■ **Text segment**:
# A water tank has the shape of an inverted right circular cone,

Question:

A water tank has the shape of an inverted right circular cone, whose semi-vertical angle is $\tan ^{-1}\left(\frac{1}{2}\right)$. Water is

poured into it at a constant rate of 5 cubic meter per minute. Then the rate (in $\mathrm{m} / \mathrm{min}$.), at which the level of water is rising at the instant when the depth of water in the tank is $10 \mathrm{~m}$; is:

1. (1) $1 / 15 \pi$

2. (2) $1 / 10 \pi$

3. (3) $2 / \pi$

4. (4) $1 / 5 \pi$

Correct Option:

Solution:

'

Given that water is poured into the tank at a constant rate of $5 \mathrm{~m}^{3} /$ minute.'

$\therefore \frac{d v}{d t}=5 \mathrm{~m}^{3} / \mathrm{min}$'

Volume of the tank is,

$V=\frac{1}{3} \pi r^{2} h$    ..............(1)

■ **Exercise materials**:
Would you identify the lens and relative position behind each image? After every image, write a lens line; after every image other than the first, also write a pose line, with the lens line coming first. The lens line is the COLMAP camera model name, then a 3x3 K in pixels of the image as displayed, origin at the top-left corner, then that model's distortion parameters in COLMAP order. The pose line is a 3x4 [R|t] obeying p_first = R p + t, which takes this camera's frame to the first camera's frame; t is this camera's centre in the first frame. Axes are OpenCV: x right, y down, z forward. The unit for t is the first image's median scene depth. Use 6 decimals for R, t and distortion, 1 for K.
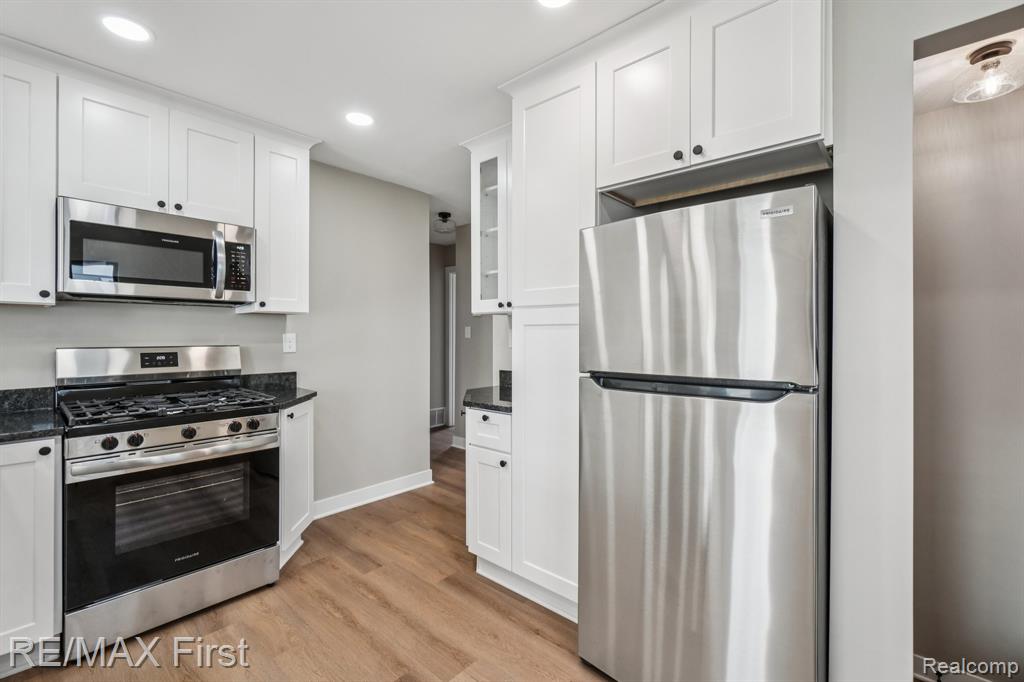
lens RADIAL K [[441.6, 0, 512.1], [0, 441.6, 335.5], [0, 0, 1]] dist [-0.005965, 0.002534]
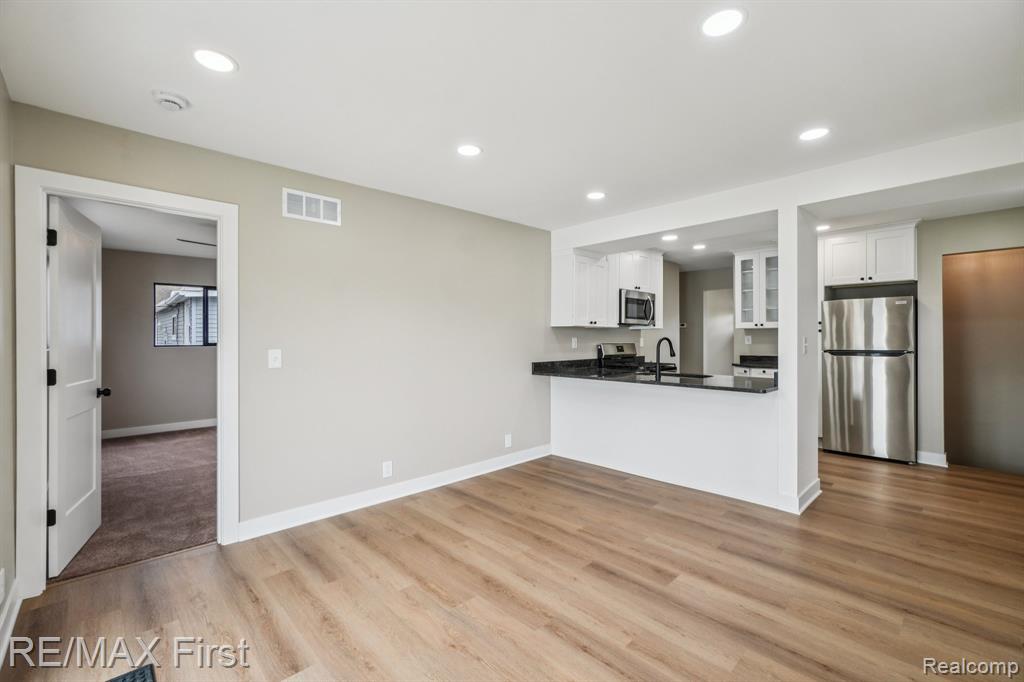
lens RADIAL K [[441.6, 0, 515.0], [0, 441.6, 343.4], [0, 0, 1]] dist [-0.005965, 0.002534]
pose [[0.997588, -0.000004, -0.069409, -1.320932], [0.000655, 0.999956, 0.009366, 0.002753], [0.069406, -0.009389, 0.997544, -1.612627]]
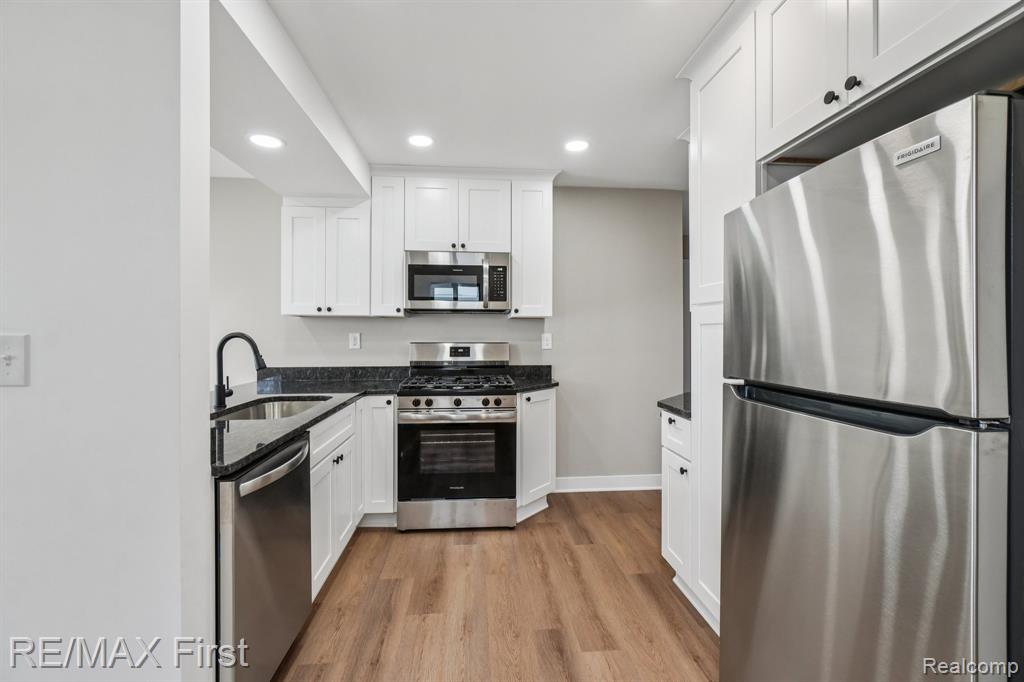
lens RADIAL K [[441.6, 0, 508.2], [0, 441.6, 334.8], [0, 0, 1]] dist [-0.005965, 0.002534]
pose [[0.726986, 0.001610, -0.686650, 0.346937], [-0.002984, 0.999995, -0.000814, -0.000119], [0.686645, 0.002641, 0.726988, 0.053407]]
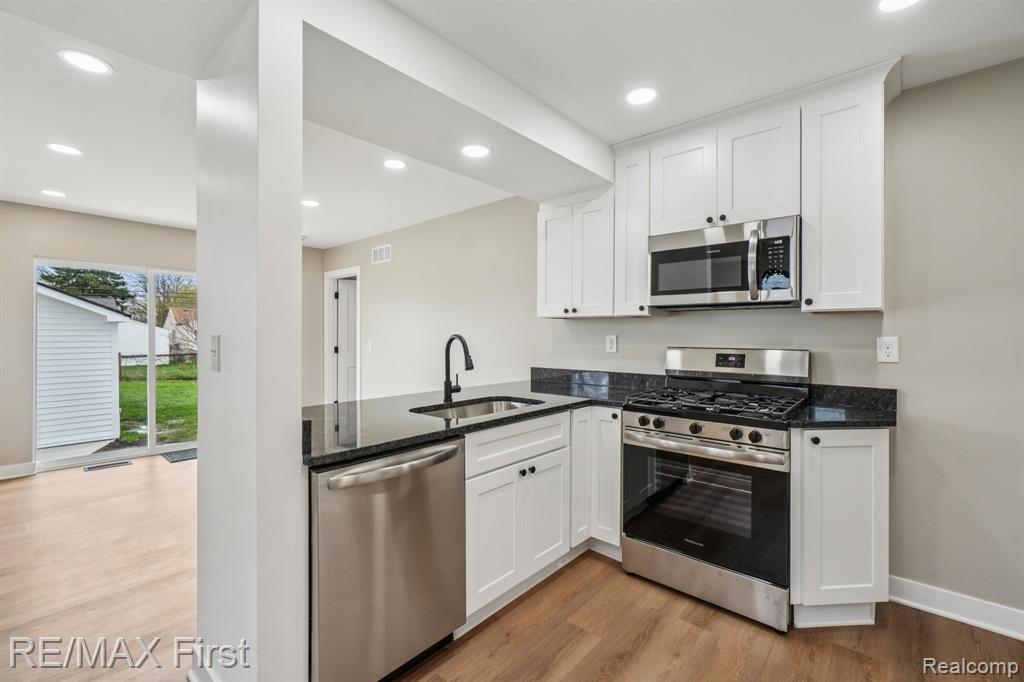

■ **What this exercise asks**:
1 – List every answer option offered in the water tank problem.
2 – From the entries, extract everything from the start down to the line containing "343.4], [0, 0, 1]] dist [-0.005965, 0.002534]", including that line, and leave out the pictures.

■ **Answers per task**:
1 –
1/15π
1/10π
2/π
1/5π

2 –
Would you identify the lens and relative position behind each image? After every image, write a lens line; after every image other than the first, also write a pose line, with the lens line coming first. The lens line is the COLMAP camera model name, then a 3x3 K in pixels of the image as displayed, origin at the top-left corner, then that model's distortion parameters in COLMAP order. The pose line is a 3x4 [R|t] obeying p_first = R p + t, which takes this camera's frame to the first camera's frame; t is this camera's centre in the first frame. Axes are OpenCV: x right, y down, z forward. The unit for t is the first image's median scene depth. Use 6 decimals for R, t and distortion, 1 for K.
lens RADIAL K [[441.6, 0, 512.1], [0, 441.6, 335.5], [0, 0, 1]] dist [-0.005965, 0.002534]
lens RADIAL K [[441.6, 0, 515.0], [0, 441.6, 343.4], [0, 0, 1]] dist [-0.005965, 0.002534]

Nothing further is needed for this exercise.